Al jubilarme me encontré sin nada que hacer. Podía, claro, quedarme en casa y no hacer nada, pero justo acababa de nacer mi nieto, y mi hija tenía prisa por reincorporarse a la oficina. Me propuso que cuidara del pequeño a media jornada y que a cambio me pagaría. Ellos bien podían ayudarme y yo, por supuesto, a ellos (sin necesidad de dinero), pero decidí seguirles el juego de profesión y acepté el papel de niñera de mi nieto. Yo sola había criado a dos hijos y una hija, y con el niño no me costó nada. Álvaro, mi nieto, creció rápidamente y pronto empezó en la guardería, así que dejaron de necesitarme tanto. Esperaba poder tomarme unas vacaciones, pero mi yerno vino con una nueva propuesta.

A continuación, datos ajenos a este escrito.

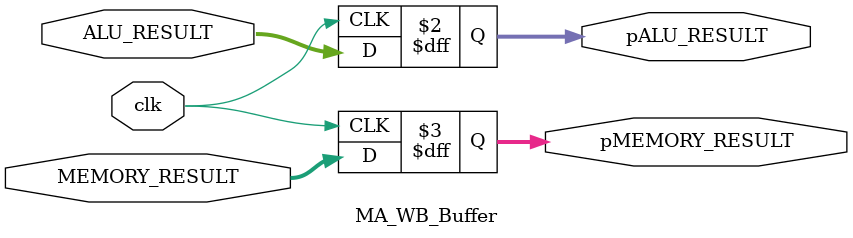
<source format=v>
module MA_WB_Buffer(clk,ALU_RESULT, MEMORY_RESULT, pALU_RESULT, pMEMORY_RESULT); 
	
	
	input clk;	 
	input [31:0] ALU_RESULT, MEMORY_RESULT;
	output reg [31:0] pALU_RESULT, pMEMORY_RESULT;
	
	 
	//at each clock cycle:													  
	always @(posedge clk)
	begin
		pALU_RESULT = ALU_RESULT;  
		pMEMORY_RESULT = MEMORY_RESULT;
	end	
	
endmodule	
</source>
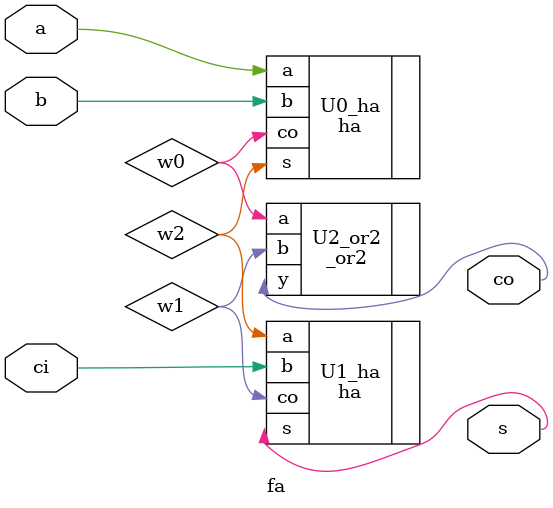
<source format=v>
module fa(a,b,ci,s,co); // 두 개의 입력값의 합을 출력하는 full adder 
input a,b,ci;
output s,co;
wire w0, w1, w2;

ha U0_ha(.a(a), .b(b), .s(w2), .co(w0));
ha U1_ha(.a(w2), .b(ci), .s(s), .co(w1));
_or2	U2_or2(.a(w0), .b(w1), .y(co));

endmodule

</source>
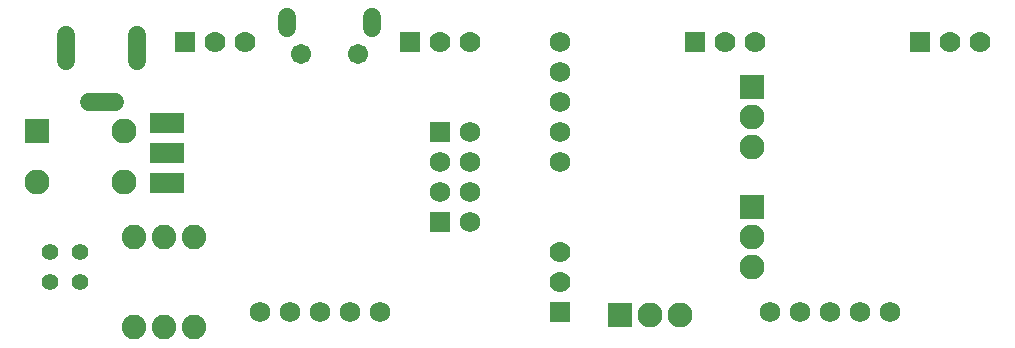
<source format=gbs>
G04 ---------------------------- Layer name :BOTTOM SOLDER LAYER*
G04 easyEDA 0.1*
G04 Scale: 100 percent, Rotated: No, Reflected: No *
G04 Dimensions in inches *
G04 leading zeros omitted , absolute positions ,2 integer and 4 * 
%FSLAX24Y24*%
%MOIN*%
G90*
G70D02*

%ADD11C,0.059181*%
%ADD12C,0.059181*%
%ADD15C,0.067055*%
%ADD17C,0.070000*%
%ADD19R,0.070000X0.070000*%
%ADD20C,0.068000*%
%ADD22R,0.083000X0.083000*%
%ADD23C,0.083000*%
%ADD25C,0.082000*%
%ADD27R,0.068000X0.068000*%
%ADD28R,0.115500X0.067700*%
%ADD29C,0.055000*%

%LPD*%
G54D11*
G01X9386Y22988D02*
G01X9386Y23343D01*
G01X12236Y22988D02*
G01X12236Y23343D01*
G54D12*
G01X4400Y21866D02*
G01X4400Y22733D01*
G01X2038Y22733D02*
G01X2038Y21866D01*
G01X3652Y20509D02*
G01X2785Y20509D01*
G54D15*
G01X11760Y22103D03*
G01X9855Y22103D03*
G54D17*
G01X15500Y22500D03*
G01X14500Y22500D03*
G54D19*
G01X13500Y22500D03*
G54D20*
G01X8500Y13500D03*
G01X9500Y13500D03*
G01X10500Y13500D03*
G01X11500Y13500D03*
G01X12500Y13500D03*
G54D22*
G01X1050Y19550D03*
G54D23*
G01X1050Y17850D03*
G01X3950Y17850D03*
G01X3950Y19550D03*
G54D17*
G01X8000Y22500D03*
G01X7000Y22500D03*
G54D19*
G01X6000Y22500D03*
G54D25*
G01X6300Y13000D03*
G01X6300Y16000D03*
G54D17*
G01X32500Y22500D03*
G01X31500Y22500D03*
G54D19*
G01X30500Y22500D03*
G54D20*
G01X25500Y13500D03*
G01X26500Y13500D03*
G01X27500Y13500D03*
G01X28500Y13500D03*
G01X29500Y13500D03*
G54D17*
G01X25000Y22500D03*
G01X24000Y22500D03*
G54D19*
G01X23000Y22500D03*
G54D23*
G01X24900Y19009D03*
G01X24900Y20009D03*
G54D22*
G01X24900Y21009D03*
G54D23*
G01X22489Y13400D03*
G01X21489Y13400D03*
G54D22*
G01X20489Y13400D03*
G54D23*
G01X24900Y15009D03*
G01X24900Y16009D03*
G54D22*
G01X24900Y17009D03*
G54D17*
G01X18500Y15500D03*
G01X18500Y14500D03*
G54D19*
G01X18500Y13500D03*
G54D20*
G01X18500Y18500D03*
G01X18500Y19500D03*
G01X18500Y20500D03*
G01X18500Y21500D03*
G01X18500Y22500D03*
G54D27*
G01X14500Y16500D03*
G54D20*
G01X15500Y16500D03*
G01X14500Y17500D03*
G01X15500Y17500D03*
G01X14500Y18500D03*
G01X15500Y18500D03*
G54D27*
G01X14500Y19500D03*
G54D20*
G01X15500Y19500D03*
G54D28*
G01X5400Y19800D03*
G01X5400Y18800D03*
G01X5400Y17800D03*
G54D29*
G01X2510Y14530D03*
G01X1510Y14530D03*
G01X2510Y15530D03*
G01X1510Y15530D03*
G54D25*
G01X5300Y16000D03*
G01X5300Y13000D03*
G01X4300Y16000D03*
G01X4300Y13000D03*

M00*
M02*
</source>
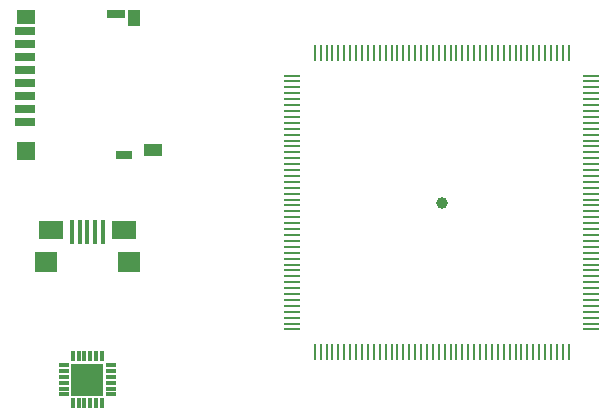
<source format=gbr>
G04 EAGLE Gerber RS-274X export*
G75*
%MOMM*%
%FSLAX34Y34*%
%LPD*%
%INTop Copper*%
%IPPOS*%
%AMOC8*
5,1,8,0,0,1.08239X$1,22.5*%
G01*
%ADD10R,1.750000X0.700000*%
%ADD11R,1.550000X1.000000*%
%ADD12R,1.000000X1.450000*%
%ADD13R,1.500000X1.500000*%
%ADD14R,1.500000X1.300000*%
%ADD15R,1.400000X0.800000*%
%ADD16R,1.500000X0.800000*%
%ADD17R,0.400000X2.000000*%
%ADD18R,2.100000X1.600000*%
%ADD19R,1.900000X1.800000*%
%ADD20R,0.254000X1.371600*%
%ADD21R,1.371600X0.254000*%
%ADD22R,0.863600X0.304800*%
%ADD23R,0.304800X0.863600*%
%ADD24R,2.743200X2.743200*%
%ADD25C,1.000000*%


D10*
X97150Y318000D03*
X97150Y329000D03*
X97150Y340000D03*
X97150Y351000D03*
X97150Y362000D03*
X97150Y373000D03*
X97150Y384000D03*
X97150Y395000D03*
D11*
X205150Y294250D03*
D12*
X189400Y406250D03*
D13*
X98400Y293500D03*
D14*
X98400Y407000D03*
D15*
X180900Y290250D03*
D16*
X174400Y409500D03*
D17*
X137000Y224750D03*
X143500Y224750D03*
X150000Y224750D03*
X156500Y224750D03*
X163000Y224750D03*
D18*
X119000Y226750D03*
X181000Y226750D03*
D19*
X114750Y200000D03*
X185250Y200000D03*
D20*
X342500Y123254D03*
X347500Y123254D03*
X352500Y123254D03*
X357500Y123254D03*
X362500Y123254D03*
X367500Y123254D03*
X372500Y123254D03*
X377500Y123254D03*
X382500Y123254D03*
X387500Y123254D03*
X392500Y123254D03*
X397500Y123254D03*
X402500Y123254D03*
X407500Y123254D03*
X412500Y123254D03*
X417500Y123254D03*
X422500Y123254D03*
X427500Y123254D03*
X432500Y123254D03*
X437500Y123254D03*
X442500Y123254D03*
X447500Y123254D03*
X452500Y123254D03*
X457500Y123254D03*
X462500Y123254D03*
X467500Y123254D03*
X472500Y123254D03*
X477500Y123254D03*
X482500Y123254D03*
X487500Y123254D03*
X492500Y123254D03*
X497500Y123254D03*
X502500Y123254D03*
X507500Y123254D03*
X512500Y123254D03*
X517500Y123254D03*
X522500Y123254D03*
X527500Y123254D03*
X532500Y123254D03*
X537500Y123254D03*
X542500Y123254D03*
X547500Y123254D03*
X552500Y123254D03*
X557500Y123254D03*
D21*
X576746Y142500D03*
X576746Y147500D03*
X576746Y152500D03*
X576746Y157500D03*
X576746Y162500D03*
X576746Y167500D03*
X576746Y172500D03*
X576746Y177500D03*
X576746Y182500D03*
X576746Y187500D03*
X576746Y192500D03*
X576746Y197500D03*
X576746Y202500D03*
X576746Y207500D03*
X576746Y212500D03*
X576746Y217500D03*
X576746Y222500D03*
X576746Y227500D03*
X576746Y232500D03*
X576746Y237500D03*
X576746Y242500D03*
X576746Y247500D03*
X576746Y252500D03*
X576746Y257500D03*
X576746Y262500D03*
X576746Y267500D03*
X576746Y272500D03*
X576746Y277500D03*
X576746Y282500D03*
X576746Y287500D03*
X576746Y292500D03*
X576746Y297500D03*
X576746Y302500D03*
X576746Y307500D03*
X576746Y312500D03*
X576746Y317500D03*
X576746Y322500D03*
X576746Y327500D03*
X576746Y332500D03*
X576746Y337500D03*
X576746Y342500D03*
X576746Y347500D03*
X576746Y352500D03*
X576746Y357500D03*
D20*
X557500Y376746D03*
X552500Y376746D03*
X547500Y376746D03*
X542500Y376746D03*
X537500Y376746D03*
X532500Y376746D03*
X527500Y376746D03*
X522500Y376746D03*
X517500Y376746D03*
X512500Y376746D03*
X507500Y376746D03*
X502500Y376746D03*
X497500Y376746D03*
X492500Y376746D03*
X487500Y376746D03*
X482500Y376746D03*
X477500Y376746D03*
X472500Y376746D03*
X467500Y376746D03*
X462500Y376746D03*
X457500Y376746D03*
X452500Y376746D03*
X447500Y376746D03*
X442500Y376746D03*
X437500Y376746D03*
X432500Y376746D03*
X427500Y376746D03*
X422500Y376746D03*
X417500Y376746D03*
X412500Y376746D03*
X407500Y376746D03*
X402500Y376746D03*
X397500Y376746D03*
X392500Y376746D03*
X387500Y376746D03*
X382500Y376746D03*
X377500Y376746D03*
X372500Y376746D03*
X367500Y376746D03*
X362500Y376746D03*
X357500Y376746D03*
X352500Y376746D03*
X347500Y376746D03*
X342500Y376746D03*
D21*
X323254Y357500D03*
X323254Y352500D03*
X323254Y347500D03*
X323254Y342500D03*
X323254Y337500D03*
X323254Y332500D03*
X323254Y327500D03*
X323254Y322500D03*
X323254Y317500D03*
X323254Y312500D03*
X323254Y307500D03*
X323254Y302500D03*
X323254Y297500D03*
X323254Y292500D03*
X323254Y287500D03*
X323254Y282500D03*
X323254Y277500D03*
X323254Y272500D03*
X323254Y267500D03*
X323254Y262500D03*
X323254Y257500D03*
X323254Y252500D03*
X323254Y247500D03*
X323254Y242500D03*
X323254Y237500D03*
X323254Y232500D03*
X323254Y227500D03*
X323254Y222500D03*
X323254Y217500D03*
X323254Y212500D03*
X323254Y207500D03*
X323254Y202500D03*
X323254Y197500D03*
X323254Y192500D03*
X323254Y187500D03*
X323254Y182500D03*
X323254Y177500D03*
X323254Y172500D03*
X323254Y167500D03*
X323254Y162500D03*
X323254Y157500D03*
X323254Y152500D03*
X323254Y147500D03*
X323254Y142500D03*
D22*
X130315Y112500D03*
X130315Y107500D03*
X130315Y102500D03*
X130315Y97500D03*
X130315Y92500D03*
X130315Y87500D03*
D23*
X137500Y80315D03*
X142500Y80315D03*
X147500Y80315D03*
X152500Y80315D03*
X157500Y80315D03*
X162500Y80315D03*
D22*
X169685Y87500D03*
X169685Y92500D03*
X169685Y97500D03*
X169685Y102500D03*
X169685Y107500D03*
X169685Y112500D03*
D23*
X162500Y119685D03*
X157500Y119685D03*
X152500Y119685D03*
X147500Y119685D03*
X142500Y119685D03*
X137500Y119685D03*
D24*
X150000Y100000D03*
D25*
X450000Y250000D03*
M02*

</source>
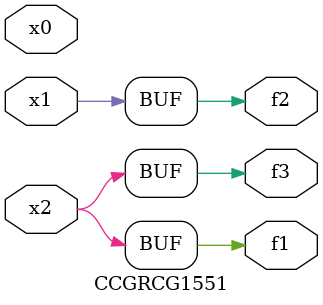
<source format=v>
module CCGRCG1551(
	input x0, x1, x2,
	output f1, f2, f3
);
	assign f1 = x2;
	assign f2 = x1;
	assign f3 = x2;
endmodule

</source>
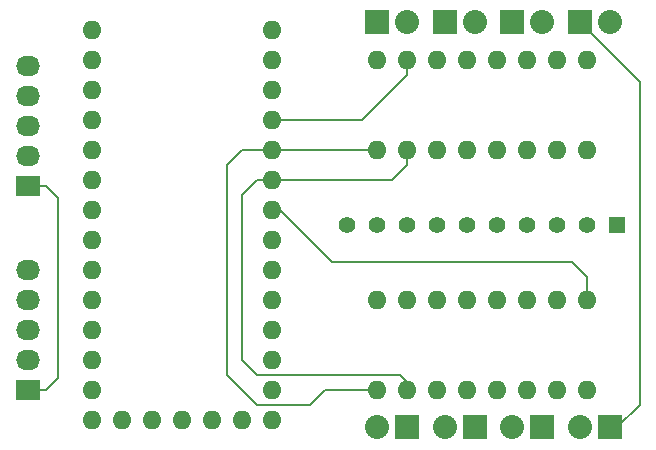
<source format=gtl>
G04 #@! TF.FileFunction,Copper,L1,Top,Signal*
%FSLAX46Y46*%
G04 Gerber Fmt 4.6, Leading zero omitted, Abs format (unit mm)*
G04 Created by KiCad (PCBNEW 4.0.1-stable) date 27/12/2015 00:21:34*
%MOMM*%
G01*
G04 APERTURE LIST*
%ADD10C,0.100000*%
%ADD11O,1.600000X1.600000*%
%ADD12R,1.397000X1.397000*%
%ADD13C,1.397000*%
%ADD14R,2.032000X2.032000*%
%ADD15O,2.032000X2.032000*%
%ADD16R,2.032000X1.727200*%
%ADD17O,2.032000X1.727200*%
%ADD18C,0.152400*%
%ADD19C,0.250000*%
G04 APERTURE END LIST*
D10*
D11*
X90805000Y-114300000D03*
X85725000Y-114300000D03*
X88265000Y-114300000D03*
X83185000Y-114300000D03*
X78105000Y-114300000D03*
X78105000Y-81280000D03*
X78105000Y-83820000D03*
X78105000Y-86360000D03*
X78105000Y-88900000D03*
X78105000Y-91440000D03*
X78105000Y-93980000D03*
X78105000Y-96520000D03*
X78105000Y-99060000D03*
X78105000Y-101600000D03*
X78105000Y-104140000D03*
X78105000Y-106680000D03*
X78105000Y-109220000D03*
X78105000Y-111760000D03*
X80645000Y-114300000D03*
X93345000Y-114300000D03*
X93345000Y-111760000D03*
X93345000Y-109220000D03*
X93345000Y-106680000D03*
X93345000Y-104140000D03*
X93345000Y-101600000D03*
X93345000Y-99060000D03*
X93345000Y-96520000D03*
X93345000Y-93980000D03*
X93345000Y-91440000D03*
X93345000Y-88900000D03*
X93345000Y-86360000D03*
X93345000Y-83820000D03*
X93345000Y-81280000D03*
D12*
X122555000Y-97790000D03*
D13*
X120015000Y-97790000D03*
X117475000Y-97790000D03*
X114935000Y-97790000D03*
X112395000Y-97790000D03*
X109855000Y-97790000D03*
X107315000Y-97790000D03*
X104775000Y-97790000D03*
X102235000Y-97790000D03*
X99695000Y-97790000D03*
D11*
X102235000Y-91440000D03*
X104775000Y-91440000D03*
X107315000Y-91440000D03*
X109855000Y-91440000D03*
X112395000Y-91440000D03*
X114935000Y-91440000D03*
X117475000Y-91440000D03*
X120015000Y-91440000D03*
X120015000Y-83820000D03*
X117475000Y-83820000D03*
X114935000Y-83820000D03*
X112395000Y-83820000D03*
X109855000Y-83820000D03*
X107315000Y-83820000D03*
X104775000Y-83820000D03*
X102235000Y-83820000D03*
X102235000Y-111760000D03*
X104775000Y-111760000D03*
X107315000Y-111760000D03*
X109855000Y-111760000D03*
X112395000Y-111760000D03*
X114935000Y-111760000D03*
X117475000Y-111760000D03*
X120015000Y-111760000D03*
X120015000Y-104140000D03*
X117475000Y-104140000D03*
X114935000Y-104140000D03*
X112395000Y-104140000D03*
X109855000Y-104140000D03*
X107315000Y-104140000D03*
X104775000Y-104140000D03*
X102235000Y-104140000D03*
D14*
X102235000Y-80645000D03*
D15*
X104775000Y-80645000D03*
D14*
X119380000Y-80645000D03*
D15*
X121920000Y-80645000D03*
D14*
X104775000Y-114935000D03*
D15*
X102235000Y-114935000D03*
D14*
X116205000Y-114935000D03*
D15*
X113665000Y-114935000D03*
D14*
X110490000Y-114935000D03*
D15*
X107950000Y-114935000D03*
D16*
X72644000Y-111760000D03*
D17*
X72644000Y-109220000D03*
X72644000Y-106680000D03*
X72644000Y-104140000D03*
X72644000Y-101600000D03*
D16*
X72644000Y-94488000D03*
D17*
X72644000Y-91948000D03*
X72644000Y-89408000D03*
X72644000Y-86868000D03*
X72644000Y-84328000D03*
D14*
X113665000Y-80645000D03*
D15*
X116205000Y-80645000D03*
D14*
X107950000Y-80645000D03*
D15*
X110490000Y-80645000D03*
D14*
X121920000Y-114935000D03*
D15*
X119380000Y-114935000D03*
D18*
X72644000Y-94488000D02*
X74168000Y-94488000D01*
X74168000Y-111760000D02*
X72644000Y-111760000D01*
X75184000Y-110744000D02*
X74168000Y-111760000D01*
X75184000Y-95504000D02*
X75184000Y-110744000D01*
X74168000Y-94488000D02*
X75184000Y-95504000D01*
X121920000Y-114935000D02*
X122555000Y-114935000D01*
X122555000Y-114935000D02*
X124460000Y-113030000D01*
X124460000Y-85725000D02*
X119380000Y-80645000D01*
X124460000Y-113030000D02*
X124460000Y-85725000D01*
X120015000Y-104140000D02*
X120015000Y-102235000D01*
X98425000Y-100965000D02*
X93980000Y-96520000D01*
X118745000Y-100965000D02*
X98425000Y-100965000D01*
X120015000Y-102235000D02*
X118745000Y-100965000D01*
X93980000Y-96520000D02*
X93345000Y-96520000D01*
X102235000Y-111760000D02*
X97790000Y-111760000D01*
X90805000Y-91440000D02*
X93345000Y-91440000D01*
X89535000Y-92710000D02*
X90805000Y-91440000D01*
X89535000Y-110490000D02*
X89535000Y-92710000D01*
X92075000Y-113030000D02*
X89535000Y-110490000D01*
X96520000Y-113030000D02*
X92075000Y-113030000D01*
X97790000Y-111760000D02*
X96520000Y-113030000D01*
X93345000Y-91440000D02*
X102235000Y-91440000D01*
X104775000Y-111760000D02*
X104775000Y-111125000D01*
X104775000Y-111125000D02*
X104140000Y-110490000D01*
X104140000Y-110490000D02*
X92075000Y-110490000D01*
X92075000Y-110490000D02*
X90805000Y-109220000D01*
X90805000Y-109220000D02*
X90805000Y-95250000D01*
X90805000Y-95250000D02*
X92075000Y-93980000D01*
X92075000Y-93980000D02*
X93345000Y-93980000D01*
X93345000Y-93980000D02*
X103505000Y-93980000D01*
X104775000Y-92710000D02*
X104775000Y-91440000D01*
X103505000Y-93980000D02*
X104775000Y-92710000D01*
X104775000Y-83820000D02*
X104775000Y-85090000D01*
X100965000Y-88900000D02*
X93345000Y-88900000D01*
X101600000Y-88265000D02*
X100965000Y-88900000D01*
X104775000Y-85090000D02*
X101600000Y-88265000D01*
D19*
X117475000Y-104140000D02*
X117475000Y-104775000D01*
M02*

</source>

El año pasado compraron una casa en un pueblo cercano a Segovia, pero ellos apenas iban por allí. Contaban con que yo me haría cargo del jardín.
Encantado, cogí el cortacésped y las tijeras de podar, recorté los árboles y planté flores delante de la casa a principios de verano. Me gustaba dormir allí alguna noche y esperaba con ilusión que los niños pasaran a ver el resultado de mi trabajo. Literalmente tenía que suplicar a mi yerno para que se acercara. Llegó ya entrado julio, echó un vistazo a la casa y al jardín, asintió satisfecho y me despidió. Me dijo que lo había hecho genial, pero que ese verano no podrían venir al chalet que se iban a la costa y que por lo tanto iba a resultarles complicado pagarme.
Jamás me sentí tan molesto. Nunca había pedido que me pagaran, la única razón por la que aceptaba dinero era porque mi hija insistía y lo entendía como una ayuda. Parece que para mis hijos no era difícil irse a la playa, pero sí lo era darme dinero. Le dije a mi yerno que no necesitaban pagarme, pero que tampoco hacía falta que me quitaran las llaves de la casa, que yo mismo iría de vez en cuando a mantener la finca en un estado decente, porque si no, para el verano siguiente todo volvería a estar cubierto de maleza.
Me pregunto si en el futuro mis hijos me echarán una mano, o si antes de invierno volverán a encontrarme alguna tarea con tal de no darme dinero así como así. Tal vez piensen que mi pensión es suficiente y que yo solo puedo arreglármelas.